* **WHAT THE TASK ASKS**:
Write out the listing below without alteration, omitting its pictures.
-- DATA PROVIDED follows --
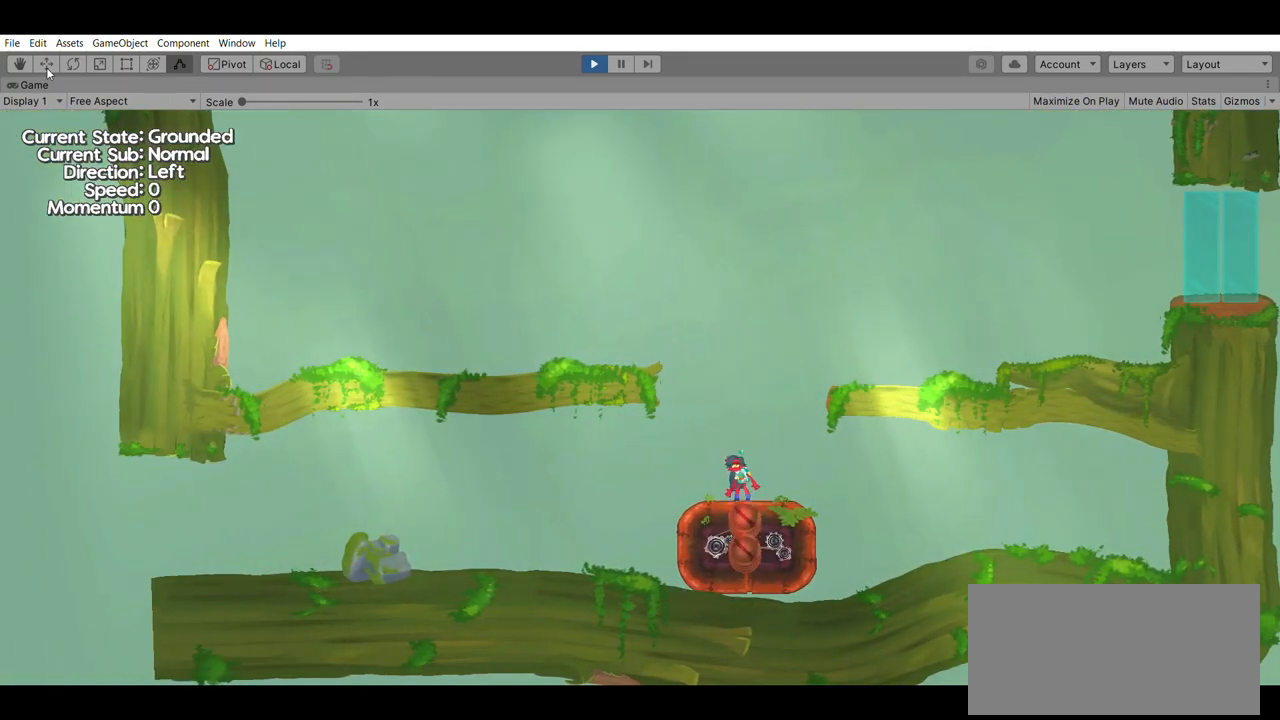
{"buttons": [], "left_stick": "center", "events": []}
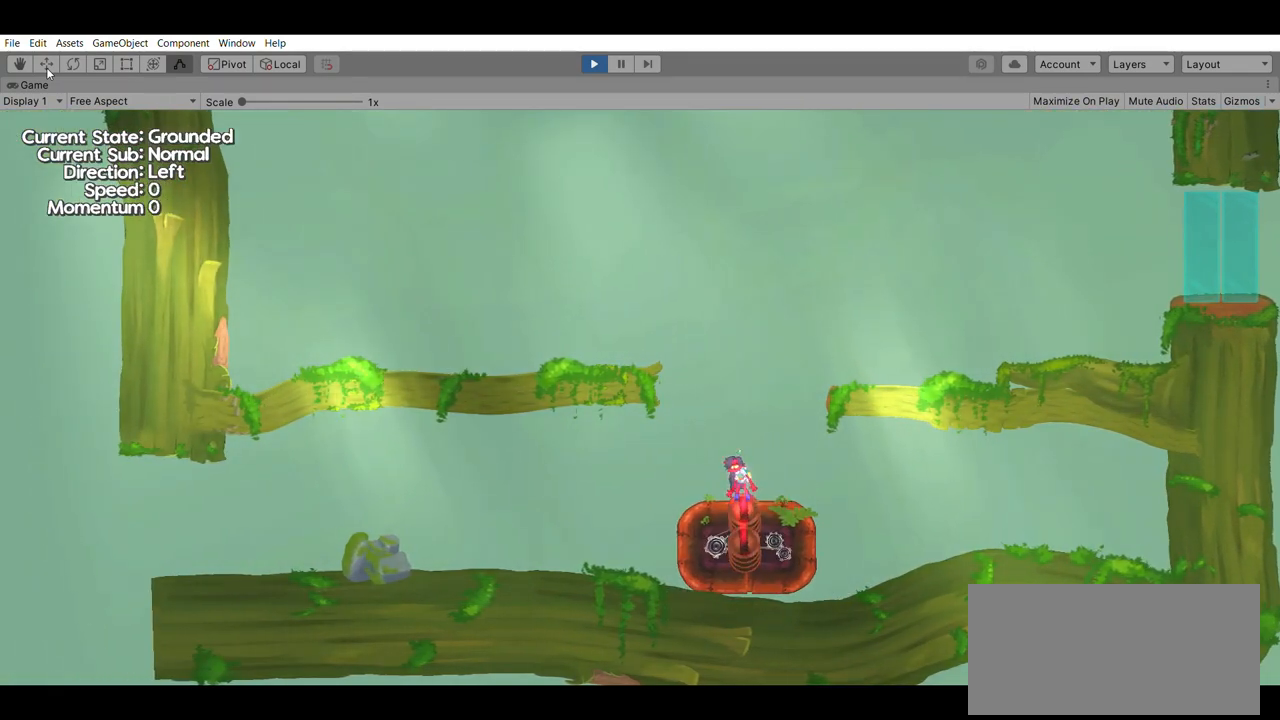
{"buttons": [], "left_stick": "center", "events": []}
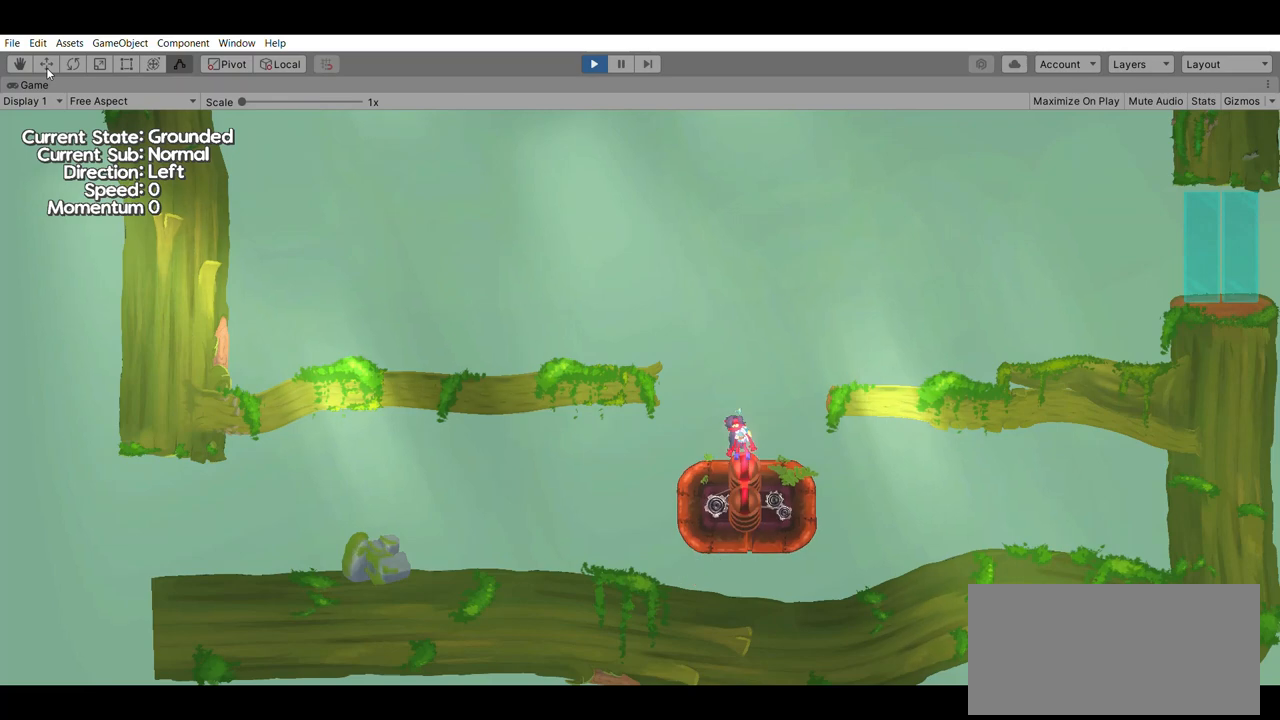
{"buttons": [], "left_stick": "left", "events": [[267, "left_stick", "left"]]}
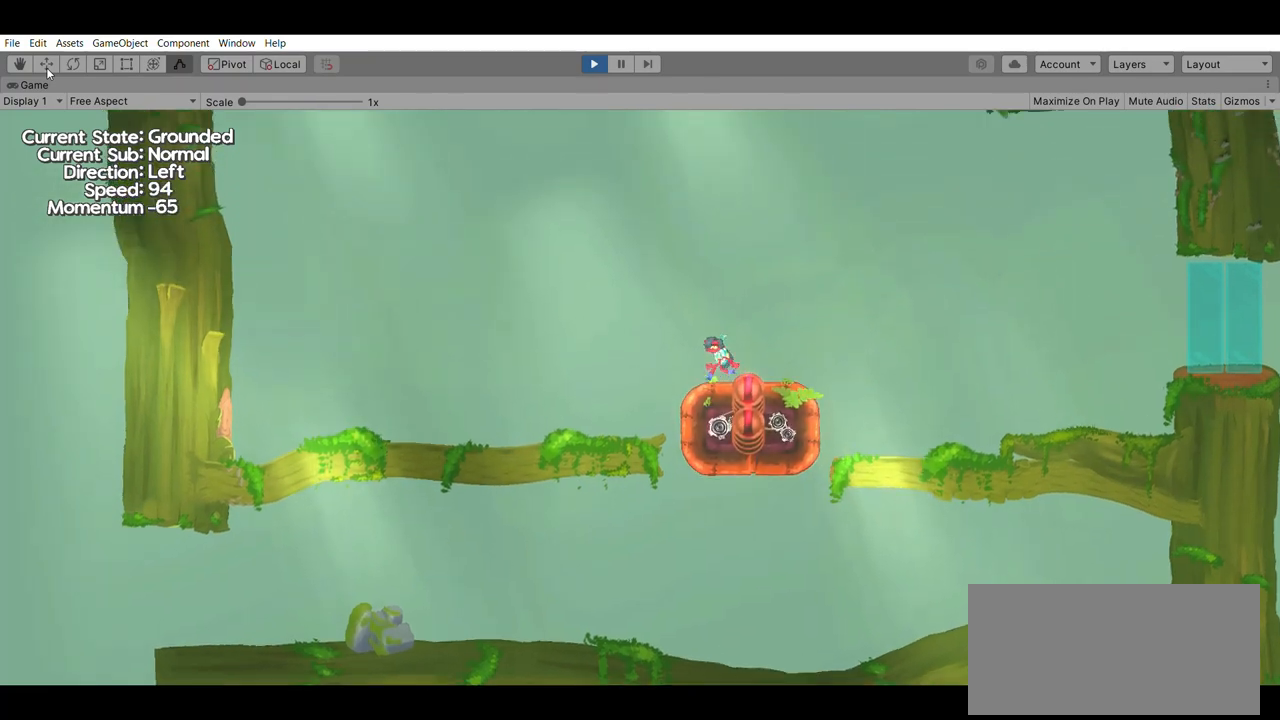
{"buttons": [], "left_stick": "center", "events": [[167, "left_stick", "center"], [233, "A", "down"], [500, "A", "up"]]}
-- DATA PROVIDED concluded --
* **EXERCISE RESULT**:
{"buttons": [], "left_stick": "center", "events": []}
{"buttons": [], "left_stick": "center", "events": []}
{"buttons": [], "left_stick": "left", "events": [[267, "left_stick", "left"]]}
{"buttons": [], "left_stick": "center", "events": [[167, "left_stick", "center"], [233, "A", "down"], [500, "A", "up"]]}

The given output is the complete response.